Nos preguntamos ¿Es posible construir lo nuevo sin dar cuenta del pasado? ¿Cómo erigir las nuevas formas sin hacer común lo que hasta ahora nos fue arrebatado por el Estado, por un lado, pero por otro por los grandes conglomerados, por ejemplo, aquellos dedicados a la agricultura, al procesamiento y la comercialización de alimentos, a las farmacéuticas, a las comunicaciones?
¿Cómo lograr que la sociedad toda, que esos cientos y miles que hemos ido encontrando a nuestro paso, también confundidos, dolidos, desorientados, acepten la necesidad de discutir y decidir de manera colectiva cómo levantar nuevas estructuras sociales que sí protejan y velen por la totalidad que somos, sin permitir que unos pocos amasen fortunas que son, incluso, más de lo que pueden reunir y poner a su servicio cientos de millones de personas?
¿Cómo actuar sin renunciar a las nuevas tecnologías, a su potencial para hacer que la vida sea más llevadera, pero sin que la privacidad sea burlada por intereses particulares y supuestamente públicos que dicen protegernos? ¿Cómo hacer de verdad colectivos los múltiples saberes de la humanidad ahora privatizados, memoria colectiva de siglos de evolución, representados en formas de trabajar la tierra, en semillas que son la vida y la posibilidad de la diversidad, en la forma de procesar alimentos y de alimentarnos, sin perder el gusto por la diversidad de olores y sabores?
¿Cómo protegernos entre todos sin que alguien haga de la necesidad un negocio? ¿Cómo ser y vivir a plenitud, dejando a un lado el deslumbre por lo pasajero y superficial?

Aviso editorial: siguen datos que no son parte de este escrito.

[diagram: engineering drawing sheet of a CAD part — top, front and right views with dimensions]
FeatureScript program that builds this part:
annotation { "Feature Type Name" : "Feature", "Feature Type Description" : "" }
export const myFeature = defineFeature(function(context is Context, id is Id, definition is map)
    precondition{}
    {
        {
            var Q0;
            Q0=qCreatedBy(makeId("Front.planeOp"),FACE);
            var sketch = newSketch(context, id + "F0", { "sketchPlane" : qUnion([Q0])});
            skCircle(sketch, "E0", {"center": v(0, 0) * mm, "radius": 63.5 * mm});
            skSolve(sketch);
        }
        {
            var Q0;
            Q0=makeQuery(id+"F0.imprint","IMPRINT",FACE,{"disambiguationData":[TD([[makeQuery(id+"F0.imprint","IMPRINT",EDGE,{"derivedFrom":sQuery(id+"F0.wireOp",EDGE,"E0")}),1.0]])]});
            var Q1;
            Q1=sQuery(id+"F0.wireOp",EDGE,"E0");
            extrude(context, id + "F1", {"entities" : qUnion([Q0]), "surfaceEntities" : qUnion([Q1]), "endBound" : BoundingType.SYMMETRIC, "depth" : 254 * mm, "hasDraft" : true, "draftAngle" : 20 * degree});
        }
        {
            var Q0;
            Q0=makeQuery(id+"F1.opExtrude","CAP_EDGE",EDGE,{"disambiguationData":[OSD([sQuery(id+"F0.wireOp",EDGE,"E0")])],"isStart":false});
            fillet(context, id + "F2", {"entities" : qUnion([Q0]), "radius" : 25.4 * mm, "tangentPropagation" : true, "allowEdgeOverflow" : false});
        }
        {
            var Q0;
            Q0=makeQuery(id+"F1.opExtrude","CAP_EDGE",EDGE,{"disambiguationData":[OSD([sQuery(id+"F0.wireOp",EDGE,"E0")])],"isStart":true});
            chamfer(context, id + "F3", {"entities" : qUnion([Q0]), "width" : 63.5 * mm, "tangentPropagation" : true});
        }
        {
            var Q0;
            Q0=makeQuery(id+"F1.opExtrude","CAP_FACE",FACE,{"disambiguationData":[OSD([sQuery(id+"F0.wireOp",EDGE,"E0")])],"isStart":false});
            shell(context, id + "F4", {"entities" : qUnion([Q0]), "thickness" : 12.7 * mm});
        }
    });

Los interrogantes van apareciendo con mayor frecuencia a medida que el encuentro con otros va dando paso al intercambio de ideas. Por unos minutos dejamos de caminar, tomamos asiento sobre pedruscos de irregular forma y compartimos ideas, lloramos por lo sufrido, pero nos regocijamos porque la vida deberá ser diferente. Soñamos, sabemos que no será fácil, que el peso de la costumbre es un lastre inmenso por superar, pero igualmente los infinitos canales de control y dominio que la vieja estructura, así esté en ruinas, tiene, controla y continúa afinando.
Los vientos bajan su intensidad, aunque no su silbido lastimero que por momentos despierta pánico en todo nuestro ser, trayendo un eco que nos hace temer por nuestras vidas, templando las fibras más íntimas del ser, motivando el aislamiento para de manera individual buscar solucionar lo que solo puede ser resuelto por la vía colectiva. “O todos o ninguno”, así lo había dicho hace décadas el poeta*.
Retomamos el camino. El frío no nos abandona, tampoco la incertidumbre, nos sentimos huérfanos, pero ya tenemos brillo en los ojos.